EU-ASEAN free trade pact still way off, says Patten

Martin Abbugao, Agence France-Presse, Singapore

European Commissioner Chris Patten said Friday that he
discussed the idea of an ASEAN-EU free trade agreement (FTA) with
Singapore Prime Minister Goh Chok Tong, but no commitments were
made.

He said the European Union would like to focus more on making
a new round of global trade liberalization talks successful than
engaging in a series of bilateral agreements.

"We discussed it but there was no commitment on either side,"
Patten said in an interview with AFP after his meeting with Goh
here.

"We are absolutely, clearly focused in the EU on a successful
new WTO (World Trade Organization) round and we don't want to be
diverted from the success of that by a series of bilateral
agreements," said Patten, the EU's commissioner for external
relations.

A statement from Goh's office said the discussions with Patten
for an FTA between the EU and the Association of Southeast Asian
Nations (ASEAN) was in "the context of what China and Japan had
separately initiated with ASEAN."

China and ASEAN last year agreed to study the setting up of an
FTA within a decade, while Japanese Prime Minister Junichiro
Koizumi has won support from key ASEAN leaders for his initiative
to form a new partnership with Southeast Asia.

Trade-dependent Singapore has signed FTAs with Japan and New
Zealand and is negotiating one with the United States. It also
plans similar accords with Australia, Canada and Mexico.

Patten said the EU has not completely turned its back on
bilateral accords, and was in the process of studying on whether
to negotiate such an FTA with Singapore.

But such an agreement must be compatible with WTO, and "even
more important it will have to go further than what the WTO is
likely to go," Patten stressed.

"We have to go very far on things like regulatory convergence
standards, on competition policy and so on," he said, adding that
the EU did not want "simply to have an agreement which is a
political statement."

To conclude an FTA with Singapore, which is already an open
economy, the EU has to be convinced "that it makes economic and
commercial sense".

"It may well be that when we on both sides looked at the
economic case, we'll conclude that there are alternatives to a
free trade agreement," he said, mentioning an agreement on
regulation or mutual recognition as possible alternatives.

All the standards for an FTA with Singapore will also be
applied on ASEAN, a grouping of 10 countries ranging from
centrally-planned economies like Myanmar and Vietnam and economic
backwaters Cambodia and Laos to the more advanced countries like
Singapore and Malaysia.

As such, the EU would like to help ASEAN become closely more
integrated by bridging their levels of economic development.

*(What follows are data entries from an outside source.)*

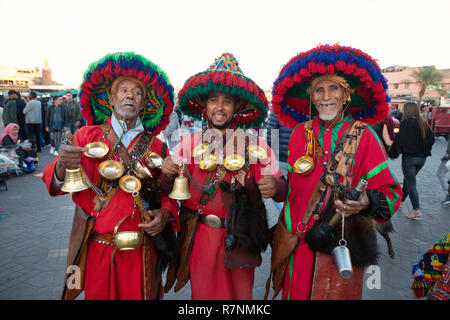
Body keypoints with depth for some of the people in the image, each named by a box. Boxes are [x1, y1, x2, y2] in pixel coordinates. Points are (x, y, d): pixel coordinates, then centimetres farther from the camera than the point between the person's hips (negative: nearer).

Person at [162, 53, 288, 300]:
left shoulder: (255, 145, -1)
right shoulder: (189, 142, 2)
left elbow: (281, 188, -1)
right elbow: (168, 190, 3)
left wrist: (275, 186, -23)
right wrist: (166, 174, -18)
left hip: (240, 240, 0)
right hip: (199, 239, 1)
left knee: (240, 293, 13)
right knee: (203, 293, 12)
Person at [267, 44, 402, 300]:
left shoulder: (364, 136, -7)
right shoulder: (300, 133, 1)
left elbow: (391, 192, -6)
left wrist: (367, 203, -27)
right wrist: (290, 230, 6)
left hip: (341, 248, -2)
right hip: (297, 244, 3)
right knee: (296, 292, 16)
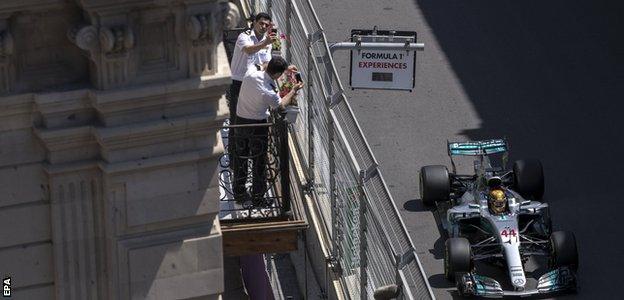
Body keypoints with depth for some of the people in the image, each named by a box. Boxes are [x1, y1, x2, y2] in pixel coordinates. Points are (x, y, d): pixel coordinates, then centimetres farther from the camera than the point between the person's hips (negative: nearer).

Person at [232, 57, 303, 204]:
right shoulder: (269, 93, -28)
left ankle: (239, 193, 28)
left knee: (240, 159, 17)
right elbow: (281, 105, -4)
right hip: (258, 125, -5)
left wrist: (285, 68, 16)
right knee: (259, 160, 13)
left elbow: (265, 70, 11)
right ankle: (257, 195, 22)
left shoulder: (251, 74, -15)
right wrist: (294, 90, 8)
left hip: (240, 121, 5)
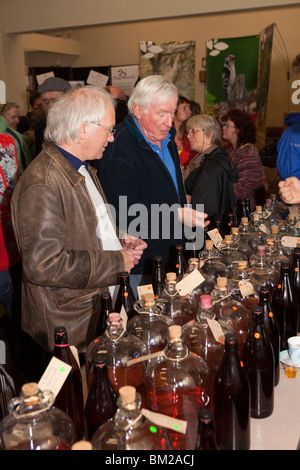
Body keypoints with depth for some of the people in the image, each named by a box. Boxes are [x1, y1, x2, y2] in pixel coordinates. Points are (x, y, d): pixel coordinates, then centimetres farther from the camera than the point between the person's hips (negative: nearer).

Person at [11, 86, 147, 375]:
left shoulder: (82, 169, 11)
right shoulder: (42, 184, -24)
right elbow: (44, 263, -29)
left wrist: (119, 242, 2)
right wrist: (116, 262, -21)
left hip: (98, 313, 9)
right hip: (69, 328, -9)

"We are looking at how we can use more the development
cooperation funds that we've committed to the region in the next
four years to support regional integration," Patten said.

The idea of a Singapore-EU FTA has been mooted before and some
European leaders see an FTA with the city-state as a starting
point for a similar trade pact with Southeast Asia.

Apart from meeting Goh, Patten also signed papers on the
opening of a European Commission delegation office here and
delivered a public lecture before leaving for London.